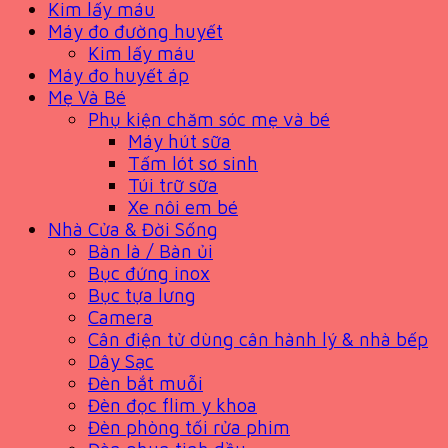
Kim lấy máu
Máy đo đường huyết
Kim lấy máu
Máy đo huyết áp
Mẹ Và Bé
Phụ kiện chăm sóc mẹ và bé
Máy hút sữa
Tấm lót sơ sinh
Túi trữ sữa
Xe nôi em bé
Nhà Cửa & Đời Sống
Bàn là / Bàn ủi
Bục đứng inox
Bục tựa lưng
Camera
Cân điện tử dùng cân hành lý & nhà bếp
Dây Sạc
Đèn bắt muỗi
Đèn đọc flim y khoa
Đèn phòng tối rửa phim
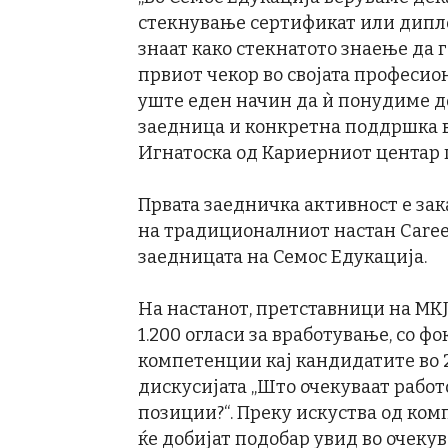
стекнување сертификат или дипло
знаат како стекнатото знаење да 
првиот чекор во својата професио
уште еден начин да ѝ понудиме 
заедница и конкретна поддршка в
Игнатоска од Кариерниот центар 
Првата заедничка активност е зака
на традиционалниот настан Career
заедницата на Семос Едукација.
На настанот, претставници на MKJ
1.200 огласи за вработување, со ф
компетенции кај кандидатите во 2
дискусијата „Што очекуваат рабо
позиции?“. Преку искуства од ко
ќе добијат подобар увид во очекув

---

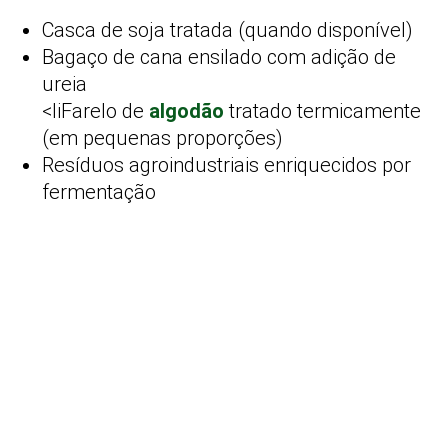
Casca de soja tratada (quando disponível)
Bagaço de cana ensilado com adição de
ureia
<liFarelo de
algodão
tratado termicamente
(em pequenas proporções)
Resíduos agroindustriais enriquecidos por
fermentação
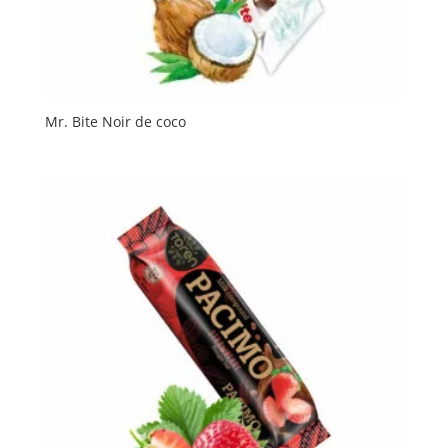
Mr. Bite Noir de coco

**PROBLEM TO WORK ON**
In the lines from the line with "Casca de soja tratada (quando disponível)" to the line with "Mr. Bite Noir de coco", change "ureia" to "melaço" and reproduce those lines otherwise unaltered, leaving out the pictures.

**EXERCISE OUTPUT**
Casca de soja tratada (quando disponível)
Bagaço de cana ensilado com adição de
melaço
<liFarelo de
algodão
tratado termicamente
(em pequenas proporções)
Resíduos agroindustriais enriquecidos por
fermentação
Mr. Bite Noir de coco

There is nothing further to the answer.